- Postcard from Aberystwyth University
- Born: 29 October 1896 Barbados
- Died: 1989 (aged 92–93) Georgetown, Guyana
- Education: Aberystwyth University University of Oxford Honourable Society of the Inner Temple
- Occupation: Barrister-at-Law
- Known for: First Female Barrister in the Commonwealth Caribbean
- Spouse: Alfred Brazao

= Iris de Freitas Brazao =

First female Barrister-at-Law (Lawyer) in the Commonwealth Caribbean (1896 - 1989)

Iris de Freitas Brazao (1896 – 1989) was the first female Barrister-at-Law (Lawyer) in the Commonwealth Caribbean.

==Life==
Iris de Freitas Brazao was born in Barbados and from childhood resided in Guyana (then British Guiana). Iris de Freitas Brazao's father M. G. de Freitas, was a merchant of Madeiran Portuguese descent and her mother was Barbadian.

Iris de Freitas Brazao's academic life was stellar. After a short period of study at the University of Toronto in Canada in 1918, she enrolled at Aberystwyth University in Wales. She graduated with a BA and an LL.B in the 1920s from that university.

Iris went on to study at the University of Oxford from 1923 and the Honourable Society of the Inner Temple in England. In 1929 she was admitted to the Bar as the first woman Barrister-at-Law in the Commonwealth Caribbean. She was also the first female prosecutor of a murder trial in Guyana.

In 1937 she married Alfred Brazao who was also a Barrister-a-Law. They lived in Georgetown, British Guiana where she continued to work as a Barrister-at-Law. Iris died in 1989 in Georgetown, Guyana having achieved many firsts in her legal career.

==Legacy==
In 2014, research on Iris de Freitas Brazao was featured in Dr. Joanne Collins-Gonsalves Gonsalves' PhD dissertation.

In 2016, staff at her alma mater came across a postcard that featured her. Investigations revealed that she was a graduate of Aberystwyth University. Along with Iris' Aberystwyth University records and information provided by Dr. Joanne Collins-Gonsalves and Mrs. Joan Brathwaite, additional information on Iris' life was revealed. On International Women's Day in 2016, her university named a room in the university's Hugh Owen Library in her honour.

In 2018, to celebrate Black History Month in the United Kingdom, she was included in a list of 100 "Brilliant, Black and Welsh" people.

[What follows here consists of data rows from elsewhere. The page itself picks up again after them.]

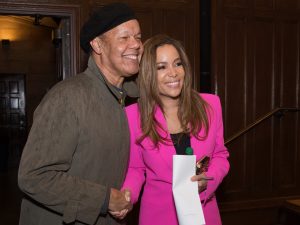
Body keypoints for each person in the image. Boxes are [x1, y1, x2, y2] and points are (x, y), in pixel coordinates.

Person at [17, 2, 143, 225]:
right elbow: (34, 177)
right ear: (97, 45)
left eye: (138, 37)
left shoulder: (131, 98)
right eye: (124, 38)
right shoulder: (68, 97)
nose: (136, 45)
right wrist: (104, 199)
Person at [120, 34, 230, 225]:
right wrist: (127, 195)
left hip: (205, 213)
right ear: (147, 73)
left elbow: (220, 155)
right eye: (161, 67)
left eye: (177, 64)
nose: (173, 73)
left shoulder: (210, 105)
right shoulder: (133, 116)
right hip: (158, 216)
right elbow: (136, 169)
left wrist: (208, 181)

In 2021, the Caribbean Court of Justice honored Iris as one of the Pioneering Caribbean Women Jurists

In 2023, the first full length book on Iris de Freitas Brazao, a scholarly biography titled: Iris de Freitas Brazao, Legal Luminary and Trailblazer: Caribbean, Canada, Wales, England 1896-1989 was published by Dr. Joanne Collins-Gonsalves (Edmonton: Atlantic Academic Publishing Inc, 2023).